- EXCERPT -
--- START ---

Relay-Version: version B 2.10 5/3/83; site utzoo.UUCP
Path: utzoo!mnetor!uunet!husc6!cmcl2!rutgers!sunybcs!boulder!hao!noao!mcdsun!nud!rover!mph
From: mph@rover.UUCP (Mark Huth)
Newsgroups: comp.sys.atari.st,comp.sys.misc,comp.sys.amiga
Subject: Re: Weighty instructions
Message-ID: <557@rover.UUCP>
Date: Thu, 15-Oct-87 12:36:18 EDT
Article-I.D.: rover.557
Posted: Thu Oct 15 12:36:18 1987
Date-Received: Sat, 17-Oct-87 11:12:30 EDT
References: <1138@water.waterloo.edu> <2452@cbmvax.UUCP> <7422@e.ms.uky.edu> <90@piring.cwi.nl>
Reply-To: mph@rover.UUCP (Mark Huth)
Organization: Motorola Microcomputer Division, Tempe, Az.
Lines: 69
Xref: mnetor comp.sys.atari.st:5708 comp.sys.misc:933 comp.sys.amiga:9477

In article <90@piring.cwi.nl> steven@cwi.nl (Steven Pemberton) writes:
>
>Well, surely this is the purpose of the Dhrystone benchmark. Of
>course, the quality of the compiler distorts the figure, but at least

It seems to me that if one programs in C, then the C compiler is part
of the environment.  The fact that the compiler distorts the raw
machine power to some extent is true, but unless you are an assembly
guru (not just think that you are, since the CISC machines are quite
complex and have timings that are no longer obvious due to caches and
pipelines) you cannot generate code to fully utilize a giver
archetecture'r power.  Therefore, the high-level language benchmarks
are very useful.

We are able to improve the Dhrystone ratings of our systems by as much
as 33% by improving the compiler.  This is real good news, as all
programs get some considerable performance gain by recompilation as
better compilers become available.

A couple of comments about RISC - 

Usually RISC is indicative of a design philosophy which uses little or
no microcode.  Most instructions are 2 or 3 address register to
register instructions, with memory accesses limited to a few simple
addressing modes of a load or store instruction.  The simple
instructions allow them to be organized to require the same length
pipeline.  Often pipline interlocks are left for the compiler to worry
about.  As a result, once the pipe is full, RISC will complete one
instruction per clock.  Normally, the instruction after a branch is
executed whether the branch is take or not, leading to a significant
performance improvement (by keeping the pipe full) provided the
compiler can find a useful instruction to execute regardless of
whether the branch is taken or not.  This appears to be possible about
90% of the time.  The other 10% is a nop - which is no loss, as the
pipe would have otherwise been disrupted anyway.

--- END ---

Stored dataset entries
--- START ---

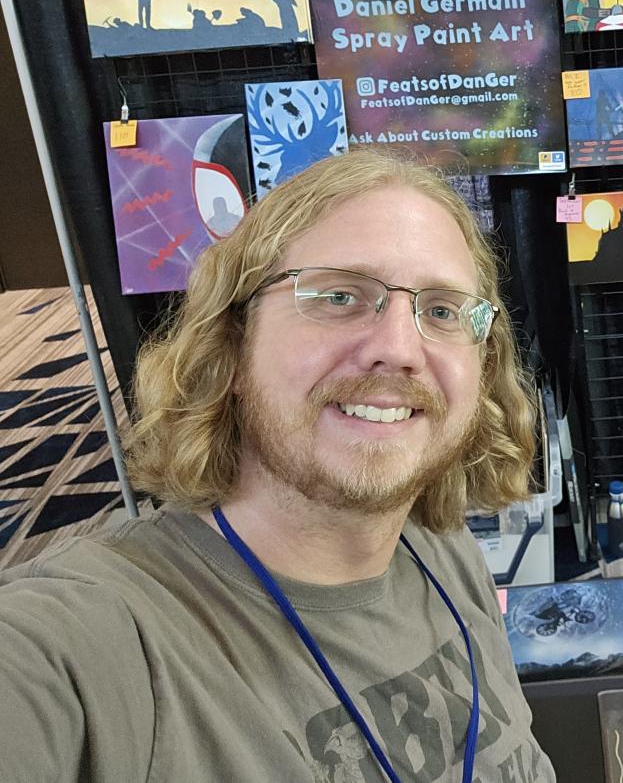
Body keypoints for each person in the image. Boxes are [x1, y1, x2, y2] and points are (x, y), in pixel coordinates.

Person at [0, 149, 556, 781]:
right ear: (233, 345)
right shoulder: (94, 645)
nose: (400, 349)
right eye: (340, 295)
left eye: (442, 311)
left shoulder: (444, 551)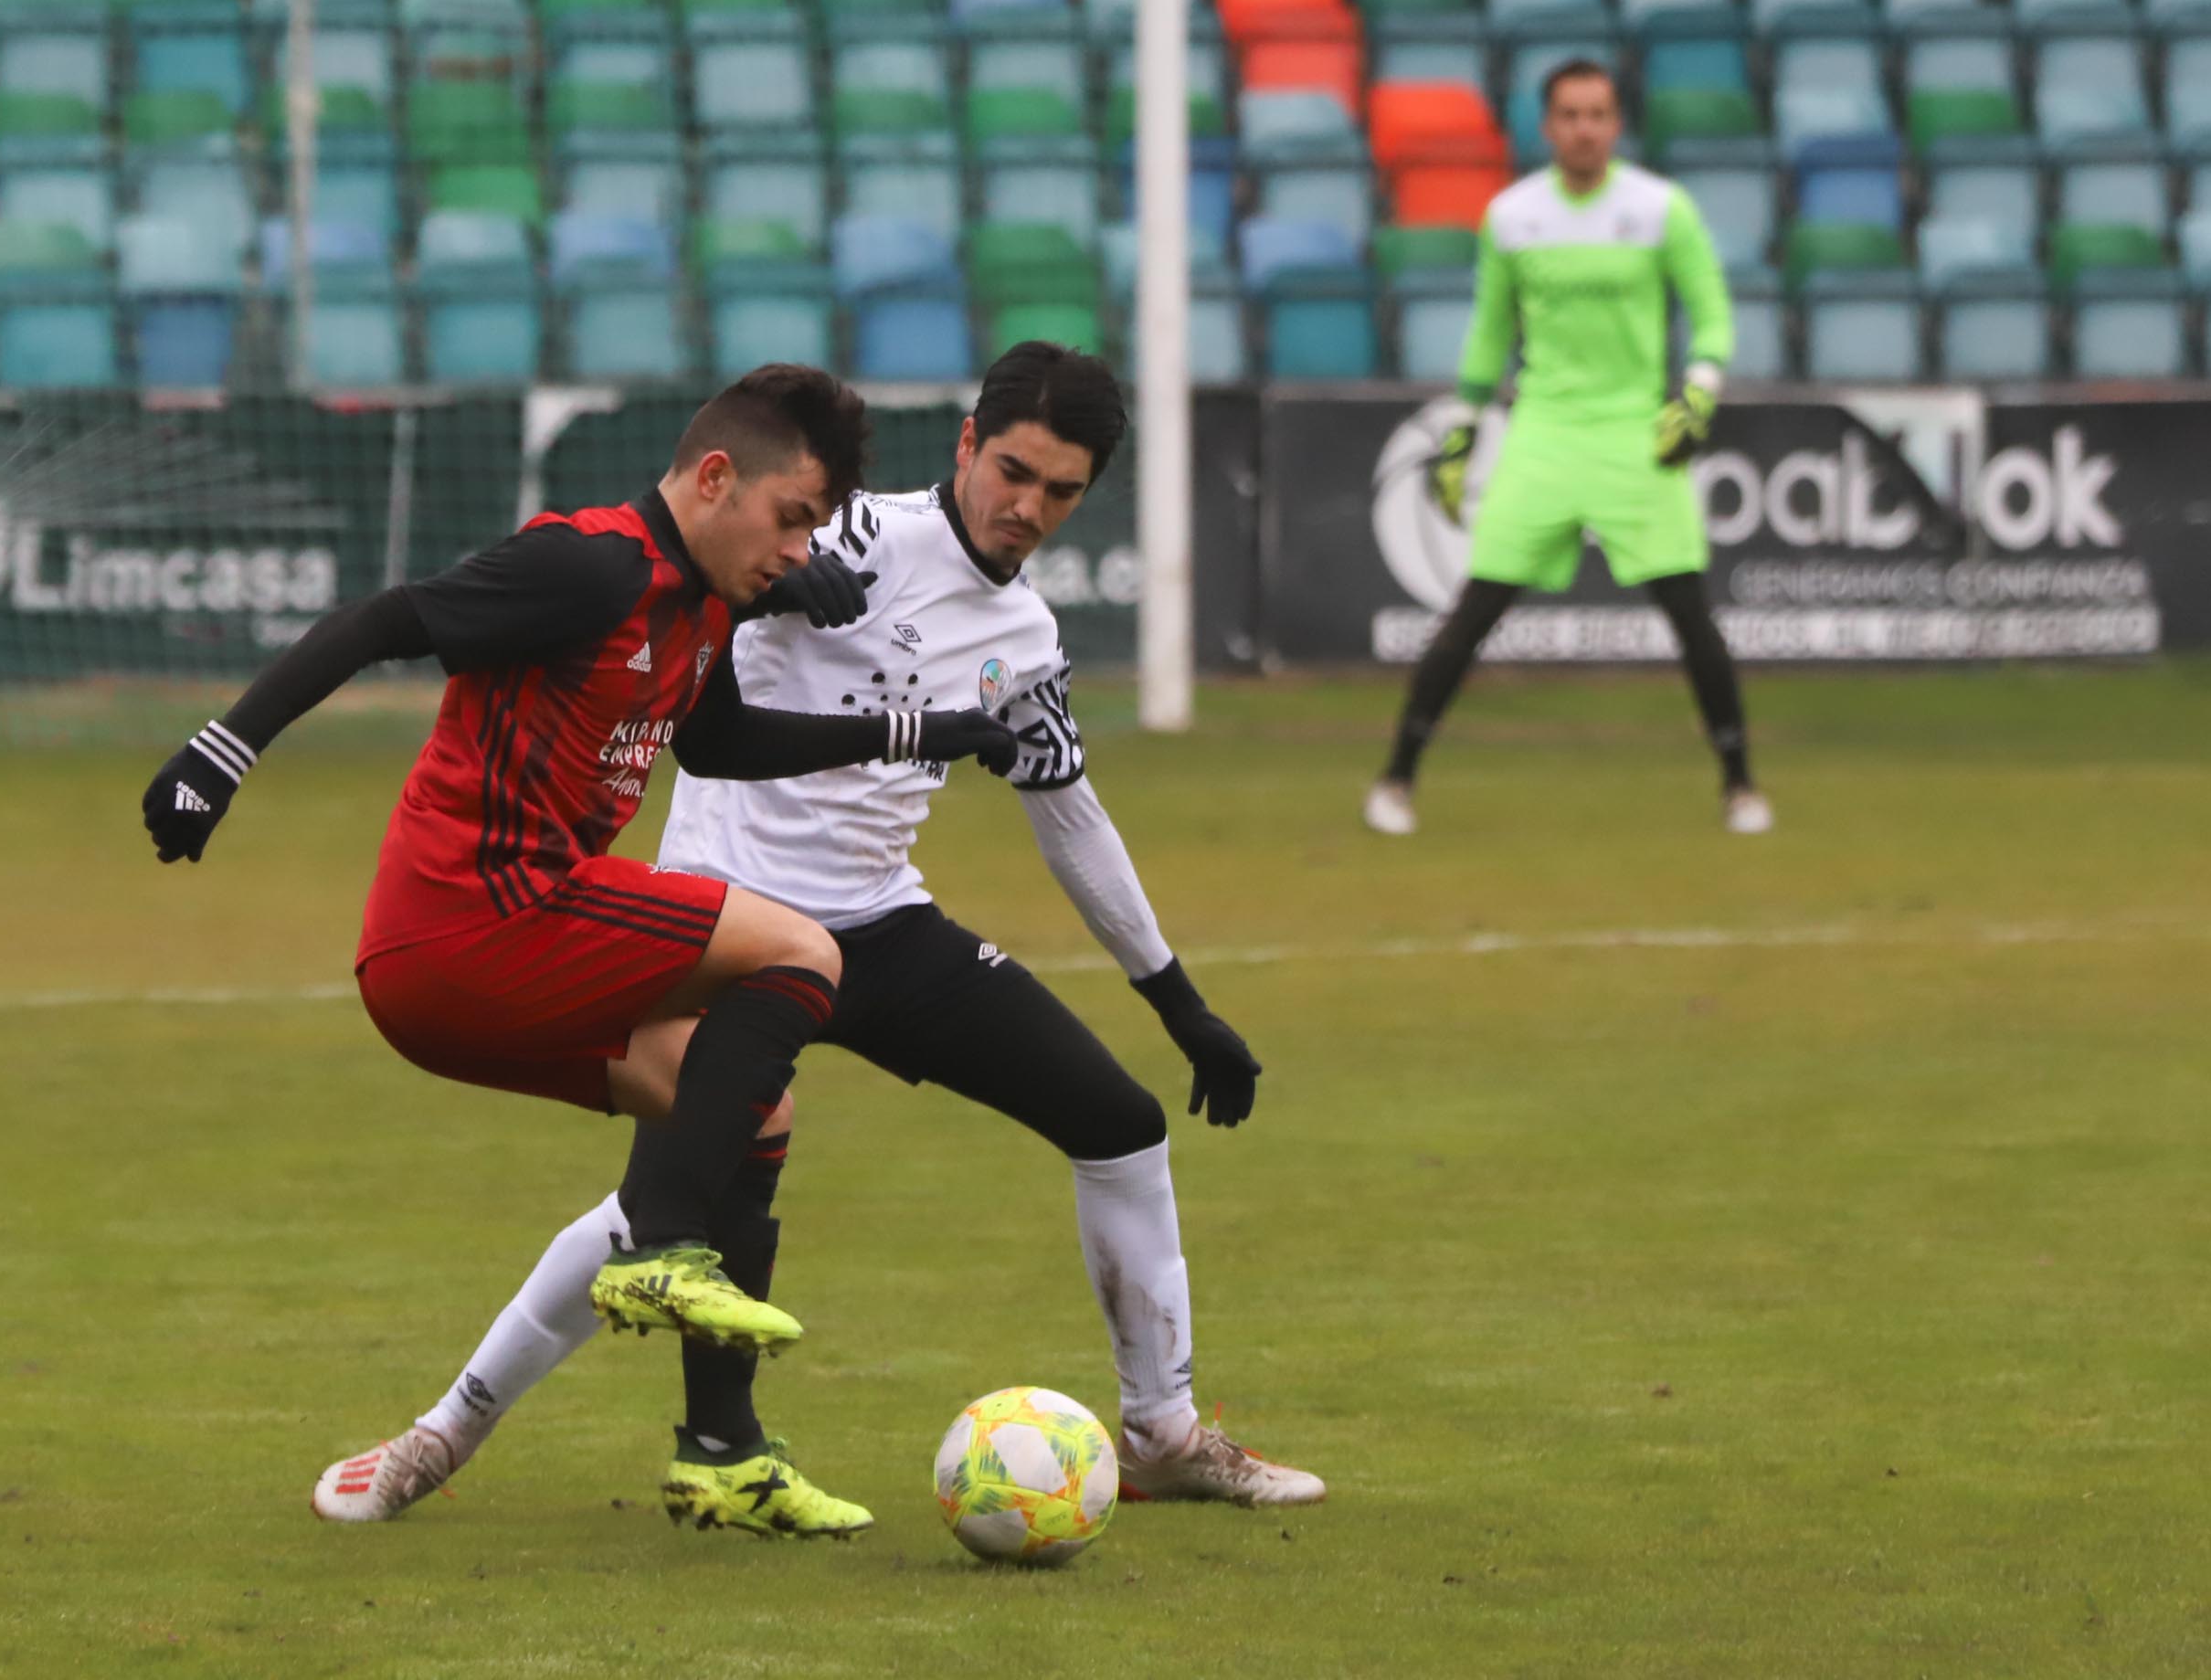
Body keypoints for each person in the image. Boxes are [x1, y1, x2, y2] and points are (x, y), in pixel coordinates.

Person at [311, 344, 1325, 1538]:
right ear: (963, 444)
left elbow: (1069, 817)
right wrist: (778, 590)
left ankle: (1160, 1436)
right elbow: (686, 577)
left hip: (883, 925)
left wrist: (1176, 1001)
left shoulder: (1028, 639)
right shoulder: (842, 535)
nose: (1025, 508)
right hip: (723, 927)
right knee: (659, 1214)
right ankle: (442, 1434)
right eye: (1011, 472)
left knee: (1121, 1126)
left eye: (1059, 493)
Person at [140, 365, 1022, 1528]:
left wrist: (920, 724)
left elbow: (721, 744)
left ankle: (724, 1451)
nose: (801, 548)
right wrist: (222, 750)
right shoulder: (589, 561)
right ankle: (659, 1244)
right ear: (716, 478)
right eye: (793, 516)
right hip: (467, 916)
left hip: (474, 965)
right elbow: (380, 620)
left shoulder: (700, 606)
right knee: (801, 951)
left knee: (753, 1107)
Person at [1364, 58, 1772, 840]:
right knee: (1476, 607)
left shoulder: (1660, 210)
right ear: (1547, 127)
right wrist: (1463, 430)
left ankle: (1741, 786)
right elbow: (1490, 334)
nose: (1586, 128)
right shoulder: (1514, 217)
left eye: (1599, 114)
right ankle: (1396, 779)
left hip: (1635, 437)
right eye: (1571, 115)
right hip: (1543, 433)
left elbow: (1712, 312)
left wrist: (1700, 391)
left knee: (1690, 614)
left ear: (1616, 125)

--- END ---

- ASSIGNMENT -
Reproduce word for word the passage of the newsgroup post on compilers and RISC design, starting with "It seems to" and going on through "are very useful.".

- TASK RESPONSE -
It seems to me that if one programs in C, then the C compiler is part
of the environment.  The fact that the compiler distorts the raw
machine power to some extent is true, but unless you are an assembly
guru (not just think that you are, since the CISC machines are quite
complex and have timings that are no longer obvious due to caches and
pipelines) you cannot generate code to fully utilize a giver
archetecture'r power.  Therefore, the high-level language benchmarks
are very useful.